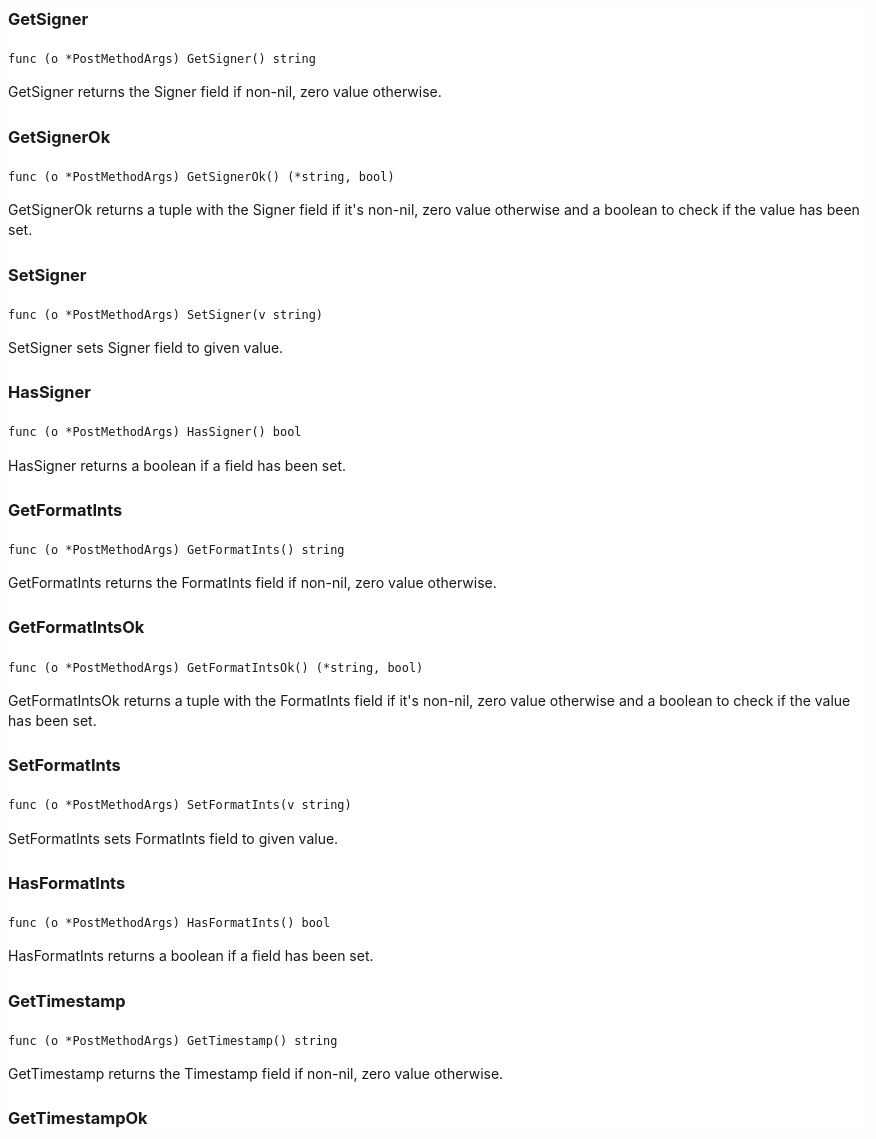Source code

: ### GetSigner

`func (o *PostMethodArgs) GetSigner() string`

GetSigner returns the Signer field if non-nil, zero value otherwise.

### GetSignerOk

`func (o *PostMethodArgs) GetSignerOk() (*string, bool)`

GetSignerOk returns a tuple with the Signer field if it's non-nil, zero value otherwise
and a boolean to check if the value has been set.

### SetSigner

`func (o *PostMethodArgs) SetSigner(v string)`

SetSigner sets Signer field to given value.

### HasSigner

`func (o *PostMethodArgs) HasSigner() bool`

HasSigner returns a boolean if a field has been set.

### GetFormatInts

`func (o *PostMethodArgs) GetFormatInts() string`

GetFormatInts returns the FormatInts field if non-nil, zero value otherwise.

### GetFormatIntsOk

`func (o *PostMethodArgs) GetFormatIntsOk() (*string, bool)`

GetFormatIntsOk returns a tuple with the FormatInts field if it's non-nil, zero value otherwise
and a boolean to check if the value has been set.

### SetFormatInts

`func (o *PostMethodArgs) SetFormatInts(v string)`

SetFormatInts sets FormatInts field to given value.

### HasFormatInts

`func (o *PostMethodArgs) HasFormatInts() bool`

HasFormatInts returns a boolean if a field has been set.

### GetTimestamp

`func (o *PostMethodArgs) GetTimestamp() string`

GetTimestamp returns the Timestamp field if non-nil, zero value otherwise.

### GetTimestampOk
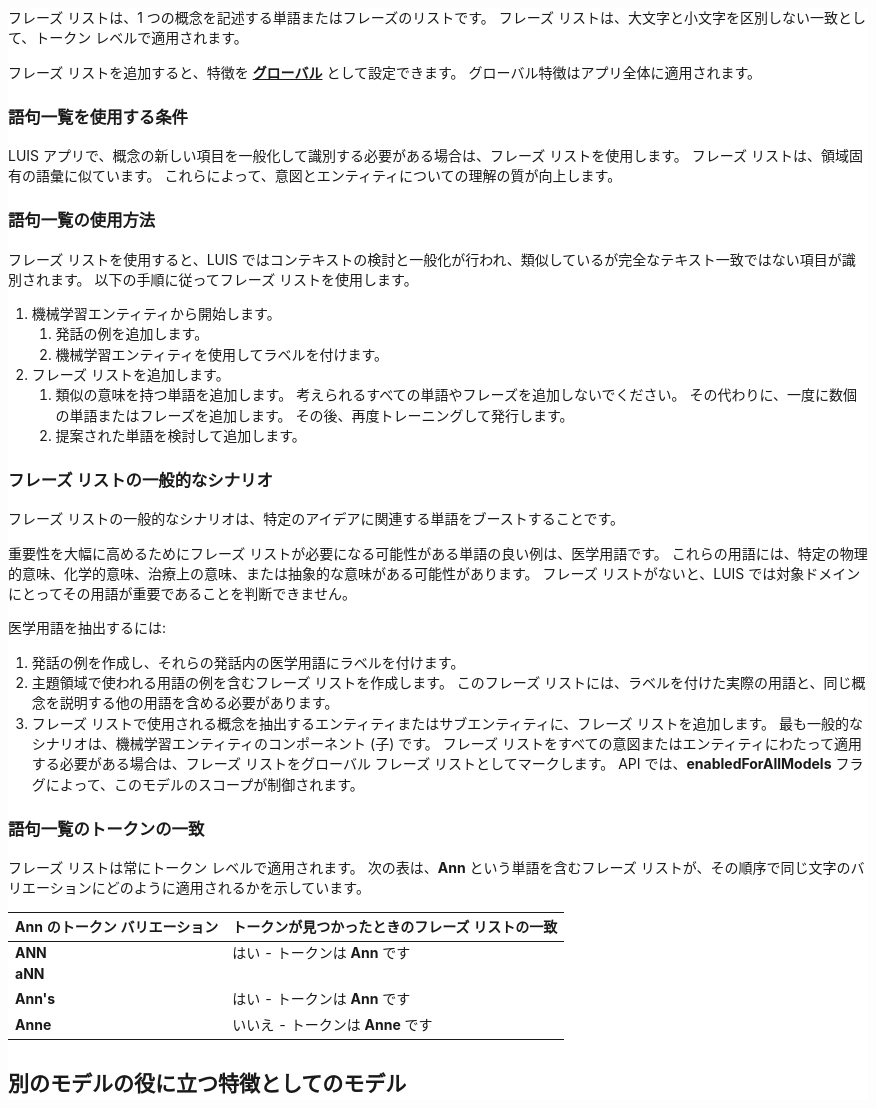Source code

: フレーズ リストは、1 つの概念を記述する単語またはフレーズのリストです。 フレーズ リストは、大文字と小文字を区別しない一致として、トークン レベルで適用されます。

フレーズ リストを追加すると、特徴を **[グローバル](#global-features)** として設定できます。 グローバル特徴はアプリ全体に適用されます。

### <a name="when-to-use-a-phrase-list"></a>語句一覧を使用する条件

LUIS アプリで、概念の新しい項目を一般化して識別する必要がある場合は、フレーズ リストを使用します。 フレーズ リストは、領域固有の語彙に似ています。 これらによって、意図とエンティティについての理解の質が向上します。

### <a name="how-to-use-a-phrase-list"></a>語句一覧の使用方法

フレーズ リストを使用すると、LUIS ではコンテキストの検討と一般化が行われ、類似しているが完全なテキスト一致ではない項目が識別されます。 以下の手順に従ってフレーズ リストを使用します。

1. 機械学習エンティティから開始します。
    1. 発話の例を追加します。
    1. 機械学習エンティティを使用してラベルを付けます。
1. フレーズ リストを追加します。
    1. 類似の意味を持つ単語を追加します。 考えられるすべての単語やフレーズを追加しないでください。 その代わりに、一度に数個の単語またはフレーズを追加します。 その後、再度トレーニングして発行します。
    1. 提案された単語を検討して追加します。

### <a name="a-typical-scenario-for-a-phrase-list"></a>フレーズ リストの一般的なシナリオ

フレーズ リストの一般的なシナリオは、特定のアイデアに関連する単語をブーストすることです。

重要性を大幅に高めるためにフレーズ リストが必要になる可能性がある単語の良い例は、医学用語です。 これらの用語には、特定の物理的意味、化学的意味、治療上の意味、または抽象的な意味がある可能性があります。 フレーズ リストがないと、LUIS では対象ドメインにとってその用語が重要であることを判断できません。

医学用語を抽出するには:

1. 発話の例を作成し、それらの発話内の医学用語にラベルを付けます。
2. 主題領域で使われる用語の例を含むフレーズ リストを作成します。 このフレーズ リストには、ラベルを付けた実際の用語と、同じ概念を説明する他の用語を含める必要があります。
3. フレーズ リストで使用される概念を抽出するエンティティまたはサブエンティティに、フレーズ リストを追加します。 最も一般的なシナリオは、機械学習エンティティのコンポーネント (子) です。 フレーズ リストをすべての意図またはエンティティにわたって適用する必要がある場合は、フレーズ リストをグローバル フレーズ リストとしてマークします。 API では、**enabledForAllModels** フラグによって、このモデルのスコープが制御されます。

### <a name="token-matches-for-a-phrase-list"></a>語句一覧のトークンの一致

フレーズ リストは常にトークン レベルで適用されます。 次の表は、**Ann** という単語を含むフレーズ リストが、その順序で同じ文字のバリエーションにどのように適用されるかを示しています。


| **Ann** のトークン バリエーション | トークンが見つかったときのフレーズ リストの一致 |
|--------------------------|---------------------------------------|
| **ANN**<br>**aNN**<br>           | はい - トークンは **Ann** です                  |
| **Ann's**                    | はい - トークンは **Ann** です                  |
| **Anne**                     | いいえ - トークンは **Anne** です                  |

<a name="how-to-use-phrase-lists"></a>
<a name="how-to-use-a-phrase-lists"></a>
<a name="phrase-lists-help-identify-simple-exchangeable-entities"></a>

## <a name="a-model-as-a-feature-helps-another-model"></a>別のモデルの役に立つ特徴としてのモデル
===
WHAT NEEDS TO BE DONE -
Of all the entries above, retype exactly the lines from the line with "### SetSigner" to the line with "(o *PostMethodArgs) GetFormatInts()", both included, and no others.

RESULT FOR THIS TASK -
### SetSigner

`func (o *PostMethodArgs) SetSigner(v string)`

SetSigner sets Signer field to given value.

### HasSigner

`func (o *PostMethodArgs) HasSigner() bool`

HasSigner returns a boolean if a field has been set.

### GetFormatInts

`func (o *PostMethodArgs) GetFormatInts() string`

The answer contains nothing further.